* [Recorded data]:
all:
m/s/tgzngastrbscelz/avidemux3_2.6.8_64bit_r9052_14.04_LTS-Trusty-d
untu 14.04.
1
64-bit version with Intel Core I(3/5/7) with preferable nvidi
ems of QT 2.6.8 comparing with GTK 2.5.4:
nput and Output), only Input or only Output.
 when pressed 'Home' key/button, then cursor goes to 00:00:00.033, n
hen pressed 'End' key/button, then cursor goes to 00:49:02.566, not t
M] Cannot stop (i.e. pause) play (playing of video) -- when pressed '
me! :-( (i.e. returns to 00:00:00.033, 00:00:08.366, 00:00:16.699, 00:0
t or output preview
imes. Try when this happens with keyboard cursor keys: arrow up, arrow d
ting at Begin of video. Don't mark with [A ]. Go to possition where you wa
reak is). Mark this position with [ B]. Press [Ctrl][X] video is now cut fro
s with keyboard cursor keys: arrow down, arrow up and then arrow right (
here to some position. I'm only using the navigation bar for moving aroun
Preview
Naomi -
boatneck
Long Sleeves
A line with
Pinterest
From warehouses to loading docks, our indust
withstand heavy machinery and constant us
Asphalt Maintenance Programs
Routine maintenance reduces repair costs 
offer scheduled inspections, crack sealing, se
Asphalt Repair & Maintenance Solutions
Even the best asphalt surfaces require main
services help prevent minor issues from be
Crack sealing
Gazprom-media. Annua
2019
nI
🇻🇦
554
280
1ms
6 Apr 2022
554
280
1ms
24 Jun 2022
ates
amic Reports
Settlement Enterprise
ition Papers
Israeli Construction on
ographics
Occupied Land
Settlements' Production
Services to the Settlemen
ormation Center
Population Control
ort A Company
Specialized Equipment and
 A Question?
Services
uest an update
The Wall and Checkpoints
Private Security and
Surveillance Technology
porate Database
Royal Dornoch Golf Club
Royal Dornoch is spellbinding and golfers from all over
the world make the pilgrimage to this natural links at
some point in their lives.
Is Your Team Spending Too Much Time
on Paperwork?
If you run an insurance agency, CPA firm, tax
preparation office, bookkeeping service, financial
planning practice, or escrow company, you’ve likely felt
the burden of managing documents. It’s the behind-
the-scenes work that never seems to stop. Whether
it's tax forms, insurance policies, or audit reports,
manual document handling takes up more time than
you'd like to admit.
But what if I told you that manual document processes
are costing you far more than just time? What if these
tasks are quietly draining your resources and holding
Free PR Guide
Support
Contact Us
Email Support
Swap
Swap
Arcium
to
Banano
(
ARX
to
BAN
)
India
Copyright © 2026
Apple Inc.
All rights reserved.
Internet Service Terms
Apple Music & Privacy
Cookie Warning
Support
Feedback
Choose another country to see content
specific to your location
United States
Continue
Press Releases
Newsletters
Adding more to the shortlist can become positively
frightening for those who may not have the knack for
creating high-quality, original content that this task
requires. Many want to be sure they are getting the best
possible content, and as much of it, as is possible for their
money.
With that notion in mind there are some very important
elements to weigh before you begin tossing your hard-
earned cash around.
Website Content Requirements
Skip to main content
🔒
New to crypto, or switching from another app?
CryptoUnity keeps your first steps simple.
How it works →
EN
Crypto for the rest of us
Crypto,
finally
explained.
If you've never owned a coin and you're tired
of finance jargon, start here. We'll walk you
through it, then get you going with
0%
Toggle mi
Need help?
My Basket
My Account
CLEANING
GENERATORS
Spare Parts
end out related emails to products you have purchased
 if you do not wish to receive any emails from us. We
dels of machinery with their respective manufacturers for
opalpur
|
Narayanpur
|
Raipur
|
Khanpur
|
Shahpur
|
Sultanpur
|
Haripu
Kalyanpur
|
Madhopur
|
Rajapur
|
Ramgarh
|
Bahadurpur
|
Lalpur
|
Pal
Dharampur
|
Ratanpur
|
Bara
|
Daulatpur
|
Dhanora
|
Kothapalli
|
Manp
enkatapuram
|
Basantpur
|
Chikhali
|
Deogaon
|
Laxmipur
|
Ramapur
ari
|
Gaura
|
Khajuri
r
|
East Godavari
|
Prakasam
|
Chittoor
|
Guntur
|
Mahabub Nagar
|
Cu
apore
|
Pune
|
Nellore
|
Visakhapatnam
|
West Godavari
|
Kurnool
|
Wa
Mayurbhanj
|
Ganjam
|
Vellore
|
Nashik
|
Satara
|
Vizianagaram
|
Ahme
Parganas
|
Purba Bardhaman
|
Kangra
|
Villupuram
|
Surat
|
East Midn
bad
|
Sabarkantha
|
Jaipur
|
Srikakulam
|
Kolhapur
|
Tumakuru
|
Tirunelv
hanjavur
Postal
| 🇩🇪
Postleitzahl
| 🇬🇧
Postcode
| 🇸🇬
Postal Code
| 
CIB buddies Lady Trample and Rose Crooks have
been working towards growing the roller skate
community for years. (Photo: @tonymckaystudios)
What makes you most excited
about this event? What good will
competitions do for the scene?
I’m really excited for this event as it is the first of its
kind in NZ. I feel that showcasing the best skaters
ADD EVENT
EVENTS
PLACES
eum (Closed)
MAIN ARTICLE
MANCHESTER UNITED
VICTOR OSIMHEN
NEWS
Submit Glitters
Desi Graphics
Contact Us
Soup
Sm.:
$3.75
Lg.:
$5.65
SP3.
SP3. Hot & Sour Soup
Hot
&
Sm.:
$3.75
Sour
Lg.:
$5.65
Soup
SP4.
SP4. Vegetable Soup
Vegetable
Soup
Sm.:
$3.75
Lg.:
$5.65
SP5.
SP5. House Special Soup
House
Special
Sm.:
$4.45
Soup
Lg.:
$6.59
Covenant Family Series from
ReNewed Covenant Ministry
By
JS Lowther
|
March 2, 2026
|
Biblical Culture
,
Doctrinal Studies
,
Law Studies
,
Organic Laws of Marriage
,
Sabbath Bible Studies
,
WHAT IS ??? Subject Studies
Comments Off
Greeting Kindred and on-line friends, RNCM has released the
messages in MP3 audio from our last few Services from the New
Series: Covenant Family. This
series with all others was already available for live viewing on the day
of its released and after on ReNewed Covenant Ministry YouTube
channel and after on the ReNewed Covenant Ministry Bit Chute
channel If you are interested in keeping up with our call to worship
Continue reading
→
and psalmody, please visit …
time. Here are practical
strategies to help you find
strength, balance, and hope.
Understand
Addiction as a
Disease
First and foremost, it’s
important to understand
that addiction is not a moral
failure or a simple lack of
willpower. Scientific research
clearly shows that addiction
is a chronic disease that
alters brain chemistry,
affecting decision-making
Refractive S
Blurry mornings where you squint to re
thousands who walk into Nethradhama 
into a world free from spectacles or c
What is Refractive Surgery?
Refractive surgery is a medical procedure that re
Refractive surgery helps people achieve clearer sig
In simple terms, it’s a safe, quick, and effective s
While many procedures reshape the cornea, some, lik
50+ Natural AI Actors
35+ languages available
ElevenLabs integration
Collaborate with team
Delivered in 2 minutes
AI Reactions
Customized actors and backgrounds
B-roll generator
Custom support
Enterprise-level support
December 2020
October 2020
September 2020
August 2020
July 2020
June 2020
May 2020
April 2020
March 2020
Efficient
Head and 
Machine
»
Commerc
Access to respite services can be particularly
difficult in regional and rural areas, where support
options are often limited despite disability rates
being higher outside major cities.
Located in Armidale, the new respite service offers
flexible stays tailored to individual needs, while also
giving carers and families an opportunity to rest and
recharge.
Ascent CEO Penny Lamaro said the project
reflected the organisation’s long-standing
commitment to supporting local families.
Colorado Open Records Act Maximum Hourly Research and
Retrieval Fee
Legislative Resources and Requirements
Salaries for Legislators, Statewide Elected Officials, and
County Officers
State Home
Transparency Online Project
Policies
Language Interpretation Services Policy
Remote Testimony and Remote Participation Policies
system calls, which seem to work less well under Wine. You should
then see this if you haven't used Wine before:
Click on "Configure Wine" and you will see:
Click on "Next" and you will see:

* [Work item]:
Repeat each record word for word.

* [Response to the exercise]:
all:
m/s/tgzngastrbscelz/avidemux3_2.6.8_64bit_r9052_14.04_LTS-Trusty-d
untu 14.04.
1
64-bit version with Intel Core I(3/5/7) with preferable nvidi
ems of QT 2.6.8 comparing with GTK 2.5.4:
nput and Output), only Input or only Output.
 when pressed 'Home' key/button, then cursor goes to 00:00:00.033, n
hen pressed 'End' key/button, then cursor goes to 00:49:02.566, not t
M] Cannot stop (i.e. pause) play (playing of video) -- when pressed '
me! :-( (i.e. returns to 00:00:00.033, 00:00:08.366, 00:00:16.699, 00:0
t or output preview
imes. Try when this happens with keyboard cursor keys: arrow up, arrow d
ting at Begin of video. Don't mark with [A ]. Go to possition where you wa
reak is). Mark this position with [ B]. Press [Ctrl][X] video is now cut fro
s with keyboard cursor keys: arrow down, arrow up and then arrow right (
here to some position. I'm only using the navigation bar for moving aroun
Preview
Naomi -
boatneck
Long Sleeves
A line with
Pinterest
From warehouses to loading docks, our indust
withstand heavy machinery and constant us
Asphalt Maintenance Programs
Routine maintenance reduces repair costs 
offer scheduled inspections, crack sealing, se
Asphalt Repair & Maintenance Solutions
Even the best asphalt surfaces require main
services help prevent minor issues from be
Crack sealing
Gazprom-media. Annua
2019
nI
🇻🇦
554
280
1ms
6 Apr 2022
554
280
1ms
24 Jun 2022
ates
amic Reports
Settlement Enterprise
ition Papers
Israeli Construction on
ographics
Occupied Land
Settlements' Production
Services to the Settlemen
ormation Center
Population Control
ort A Company
Specialized Equipment and
 A Question?
Services
uest an update
The Wall and Checkpoints
Private Security and
Surveillance Technology
porate Database
Royal Dornoch Golf Club
Royal Dornoch is spellbinding and golfers from all over
the world make the pilgrimage to this natural links at
some point in their lives.
Is Your Team Spending Too Much Time
on Paperwork?
If you run an insurance agency, CPA firm, tax
preparation office, bookkeeping service, financial
planning practice, or escrow company, you’ve likely felt
the burden of managing documents. It’s the behind-
the-scenes work that never seems to stop. Whether
it's tax forms, insurance policies, or audit reports,
manual document handling takes up more time than
you'd like to admit.
But what if I told you that manual document processes
are costing you far more than just time? What if these
tasks are quietly draining your resources and holding
Free PR Guide
Support
Contact Us
Email Support
Swap
Swap
Arcium
to
Banano
(
ARX
to
BAN
)
India
Copyright © 2026
Apple Inc.
All rights reserved.
Internet Service Terms
Apple Music & Privacy
Cookie Warning
Support
Feedback
Choose another country to see content
specific to your location
United States
Continue
Press Releases
Newsletters
Adding more to the shortlist can become positively
frightening for those who may not have the knack for
creating high-quality, original content that this task
requires. Many want to be sure they are getting the best
possible content, and as much of it, as is possible for their
money.
With that notion in mind there are some very important
elements to weigh before you begin tossing your hard-
earned cash around.
Website Content Requirements
Skip to main content
🔒
New to crypto, or switching from another app?
CryptoUnity keeps your first steps simple.
How it works →
EN
Crypto for the rest of us
Crypto,
finally
explained.
If you've never owned a coin and you're tired
of finance jargon, start here. We'll walk you
through it, then get you going with
0%
Toggle mi
Need help?
My Basket
My Account
CLEANING
GENERATORS
Spare Parts
end out related emails to products you have purchased
 if you do not wish to receive any emails from us. We
dels of machinery with their respective manufacturers for
opalpur
|
Narayanpur
|
Raipur
|
Khanpur
|
Shahpur
|
Sultanpur
|
Haripu
Kalyanpur
|
Madhopur
|
Rajapur
|
Ramgarh
|
Bahadurpur
|
Lalpur
|
Pal
Dharampur
|
Ratanpur
|
Bara
|
Daulatpur
|
Dhanora
|
Kothapalli
|
Manp
enkatapuram
|
Basantpur
|
Chikhali
|
Deogaon
|
Laxmipur
|
Ramapur
ari
|
Gaura
|
Khajuri
r
|
East Godavari
|
Prakasam
|
Chittoor
|
Guntur
|
Mahabub Nagar
|
Cu
apore
|
Pune
|
Nellore
|
Visakhapatnam
|
West Godavari
|
Kurnool
|
Wa
Mayurbhanj
|
Ganjam
|
Vellore
|
Nashik
|
Satara
|
Vizianagaram
|
Ahme
Parganas
|
Purba Bardhaman
|
Kangra
|
Villupuram
|
Surat
|
East Midn
bad
|
Sabarkantha
|
Jaipur
|
Srikakulam
|
Kolhapur
|
Tumakuru
|
Tirunelv
hanjavur
Postal
| 🇩🇪
Postleitzahl
| 🇬🇧
Postcode
| 🇸🇬
Postal Code
| 
CIB buddies Lady Trample and Rose Crooks have
been working towards growing the roller skate
community for years. (Photo: @tonymckaystudios)
What makes you most excited
about this event? What good will
competitions do for the scene?
I’m really excited for this event as it is the first of its
kind in NZ. I feel that showcasing the best skaters
ADD EVENT
EVENTS
PLACES
eum (Closed)
MAIN ARTICLE
MANCHESTER UNITED
VICTOR OSIMHEN
NEWS
Submit Glitters
Desi Graphics
Contact Us
Soup
Sm.:
$3.75
Lg.:
$5.65
SP3.
SP3. Hot & Sour Soup
Hot
&
Sm.:
$3.75
Sour
Lg.:
$5.65
Soup
SP4.
SP4. Vegetable Soup
Vegetable
Soup
Sm.:
$3.75
Lg.:
$5.65
SP5.
SP5. House Special Soup
House
Special
Sm.:
$4.45
Soup
Lg.:
$6.59
Covenant Family Series from
ReNewed Covenant Ministry
By
JS Lowther
|
March 2, 2026
|
Biblical Culture
,
Doctrinal Studies
,
Law Studies
,
Organic Laws of Marriage
,
Sabbath Bible Studies
,
WHAT IS ??? Subject Studies
Comments Off
Greeting Kindred and on-line friends, RNCM has released the
messages in MP3 audio from our last few Services from the New
Series: Covenant Family. This
series with all others was already available for live viewing on the day
of its released and after on ReNewed Covenant Ministry YouTube
channel and after on the ReNewed Covenant Ministry Bit Chute
channel If you are interested in keeping up with our call to worship
Continue reading
→
and psalmody, please visit …
time. Here are practical
strategies to help you find
strength, balance, and hope.
Understand
Addiction as a
Disease
First and foremost, it’s
important to understand
that addiction is not a moral
failure or a simple lack of
willpower. Scientific research
clearly shows that addiction
is a chronic disease that
alters brain chemistry,
affecting decision-making
Refractive S
Blurry mornings where you squint to re
thousands who walk into Nethradhama 
into a world free from spectacles or c
What is Refractive Surgery?
Refractive surgery is a medical procedure that re
Refractive surgery helps people achieve clearer sig
In simple terms, it’s a safe, quick, and effective s
While many procedures reshape the cornea, some, lik
50+ Natural AI Actors
35+ languages available
ElevenLabs integration
Collaborate with team
Delivered in 2 minutes
AI Reactions
Customized actors and backgrounds
B-roll generator
Custom support
Enterprise-level support
December 2020
October 2020
September 2020
August 2020
July 2020
June 2020
May 2020
April 2020
March 2020
Efficient
Head and 
Machine
»
Commerc
Access to respite services can be particularly
difficult in regional and rural areas, where support
options are often limited despite disability rates
being higher outside major cities.
Located in Armidale, the new respite service offers
flexible stays tailored to individual needs, while also
giving carers and families an opportunity to rest and
recharge.
Ascent CEO Penny Lamaro said the project
reflected the organisation’s long-standing
commitment to supporting local families.
Colorado Open Records Act Maximum Hourly Research and
Retrieval Fee
Legislative Resources and Requirements
Salaries for Legislators, Statewide Elected Officials, and
County Officers
State Home
Transparency Online Project
Policies
Language Interpretation Services Policy
Remote Testimony and Remote Participation Policies
system calls, which seem to work less well under Wine. You should
then see this if you haven't used Wine before:
Click on "Configure Wine" and you will see:
Click on "Next" and you will see:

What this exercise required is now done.